A local Army Reserve unit with a mission to groom noncommissioned officers for Drill Sergeants School has opportunities for Soldiers getting out of active duty.
The Columbus-based 3rd Battalion, 485th Infantry Regiment, is seeking Infantrymen and Soldiers in other military occupational specialties to fill a range of openings, said Maj. Ceci Riedel, the battalion operations officer. Positions are available for NCOs in pay grades E-5 to E-7, first lieutenants and captains.
“11B is the most needed MOS but any MOS can be accepted,” she said. “Our greatest need is for company (executive officers) and commanders. There is great opportunity for career progression within the unit and we strive to place our Soldiers in the positions where they can learn and advance.”
Riedel said there are major advantages to joining the Army Reserve. Programs such as the Employer Partnership of the Armed Forces puts Soldiers in touch with corporations that value the traits and knowledge service members possess. Other benefits include pay for various missions, continuation of Tricare and more time at home.
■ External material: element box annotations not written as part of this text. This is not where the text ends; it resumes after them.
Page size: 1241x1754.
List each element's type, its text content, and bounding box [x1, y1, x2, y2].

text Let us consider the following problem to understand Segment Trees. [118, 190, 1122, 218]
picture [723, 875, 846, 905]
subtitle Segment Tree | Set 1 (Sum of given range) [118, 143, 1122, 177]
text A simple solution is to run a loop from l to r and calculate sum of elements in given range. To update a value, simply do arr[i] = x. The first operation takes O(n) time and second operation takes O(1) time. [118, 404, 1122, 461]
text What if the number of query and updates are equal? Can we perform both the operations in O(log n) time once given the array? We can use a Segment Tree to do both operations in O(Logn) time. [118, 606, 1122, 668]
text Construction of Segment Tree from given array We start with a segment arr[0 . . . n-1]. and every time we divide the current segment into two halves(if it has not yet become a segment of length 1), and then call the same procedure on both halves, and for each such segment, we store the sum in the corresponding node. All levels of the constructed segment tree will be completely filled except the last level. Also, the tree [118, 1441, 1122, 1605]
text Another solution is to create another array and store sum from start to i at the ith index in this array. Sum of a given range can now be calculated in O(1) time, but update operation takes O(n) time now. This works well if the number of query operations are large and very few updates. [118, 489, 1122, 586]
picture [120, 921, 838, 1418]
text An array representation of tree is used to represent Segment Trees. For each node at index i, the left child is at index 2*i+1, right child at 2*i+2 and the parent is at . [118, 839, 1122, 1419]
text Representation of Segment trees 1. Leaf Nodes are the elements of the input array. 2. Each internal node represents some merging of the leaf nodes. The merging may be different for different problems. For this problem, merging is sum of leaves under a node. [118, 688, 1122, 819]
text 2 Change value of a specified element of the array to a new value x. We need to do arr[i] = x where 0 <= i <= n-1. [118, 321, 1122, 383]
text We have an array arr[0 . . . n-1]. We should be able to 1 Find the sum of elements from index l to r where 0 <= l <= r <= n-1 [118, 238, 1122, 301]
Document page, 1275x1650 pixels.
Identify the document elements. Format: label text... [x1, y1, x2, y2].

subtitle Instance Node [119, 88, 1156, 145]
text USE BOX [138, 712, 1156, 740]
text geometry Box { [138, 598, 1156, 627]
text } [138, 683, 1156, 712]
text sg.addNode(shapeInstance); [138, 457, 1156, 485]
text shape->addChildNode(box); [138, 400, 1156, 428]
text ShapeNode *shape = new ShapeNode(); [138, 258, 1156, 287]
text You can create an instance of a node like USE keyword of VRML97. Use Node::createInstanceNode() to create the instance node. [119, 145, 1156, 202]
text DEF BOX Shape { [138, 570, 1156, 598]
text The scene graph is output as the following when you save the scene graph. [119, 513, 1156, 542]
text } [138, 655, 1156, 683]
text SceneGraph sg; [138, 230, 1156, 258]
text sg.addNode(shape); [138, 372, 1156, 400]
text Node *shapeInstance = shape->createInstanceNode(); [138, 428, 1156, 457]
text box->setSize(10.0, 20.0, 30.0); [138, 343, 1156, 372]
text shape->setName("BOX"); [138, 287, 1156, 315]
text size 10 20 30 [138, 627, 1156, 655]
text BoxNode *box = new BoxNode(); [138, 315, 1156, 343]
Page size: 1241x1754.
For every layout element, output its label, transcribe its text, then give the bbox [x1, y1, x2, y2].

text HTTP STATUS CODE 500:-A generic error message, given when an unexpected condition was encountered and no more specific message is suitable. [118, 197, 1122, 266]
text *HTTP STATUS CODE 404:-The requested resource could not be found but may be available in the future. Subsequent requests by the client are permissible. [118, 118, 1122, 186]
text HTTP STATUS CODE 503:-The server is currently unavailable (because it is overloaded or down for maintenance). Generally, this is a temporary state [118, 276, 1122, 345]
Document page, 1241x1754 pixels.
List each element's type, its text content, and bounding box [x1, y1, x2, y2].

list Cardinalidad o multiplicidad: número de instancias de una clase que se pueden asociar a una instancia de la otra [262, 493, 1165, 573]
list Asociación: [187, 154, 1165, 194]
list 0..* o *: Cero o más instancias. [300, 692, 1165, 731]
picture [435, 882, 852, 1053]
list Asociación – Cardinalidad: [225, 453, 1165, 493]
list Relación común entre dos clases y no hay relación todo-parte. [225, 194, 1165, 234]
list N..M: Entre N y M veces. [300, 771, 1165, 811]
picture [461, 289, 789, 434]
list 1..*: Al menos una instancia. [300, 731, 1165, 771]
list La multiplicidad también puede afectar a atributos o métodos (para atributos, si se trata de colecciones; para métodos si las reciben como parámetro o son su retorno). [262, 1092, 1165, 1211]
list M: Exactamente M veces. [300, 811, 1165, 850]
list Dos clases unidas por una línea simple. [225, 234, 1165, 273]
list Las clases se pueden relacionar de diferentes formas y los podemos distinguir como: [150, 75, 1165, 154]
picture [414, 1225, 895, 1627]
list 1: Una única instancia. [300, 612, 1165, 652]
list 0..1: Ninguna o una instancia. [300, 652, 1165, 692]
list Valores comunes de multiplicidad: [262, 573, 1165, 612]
“The biggest thing is opportunity,” she said. “In the Army Reserve, your career is truly in your hands, both as a Soldier and a civilian.”
The 3rd Battalion, 485th Infantry Regiment, consists of 146 Soldiers, a command element and five drill sergeant companies: three at Fort Benning and two in northwest Florida. Its higher headquarters — 1st Brigade, 98th Division (Institutional Training) — also is in Columbus.
The battalion maintains a company mobilization rotation that allows Soldiers to train and plan ahead, Riedel said. On average, each company completes a 12-month activation every four years.
“Our routine assignment is to train Soldiers in basic combat training at Sand Hill,” she said. “In addition, we may also be tasked to assist other units with training they may need, anything from ROTC cadets to pre-deployment training. Those assignments can be one week to 70-plus days in length and are filled by Soldiers from our other companies who are not in line to mobilize.”
Riedel said the battalion hopes to be fully staffed with drill sergeant-qualified NCOs and company command teams in the near future, but pinpointing a specific recruiting goal or time frame is difficult because of constant fluctuations in its personnel roster.
Being in the Army Reserve offers the “best of both worlds,” she said.
“You continue to serve our country as a Soldier and have a civilian career,” she said. “Many reservists work side by side with their active-component counterpart and the full-time Soldier has no idea they are a reservist. The reserves are well trained, not only in their MOS but also in the civilian occupation they have chosen.”
The local battalion and brigade are set to move into a new state-of-the-art Army Reserve facility on Fort Benning by this fall, Riedel said.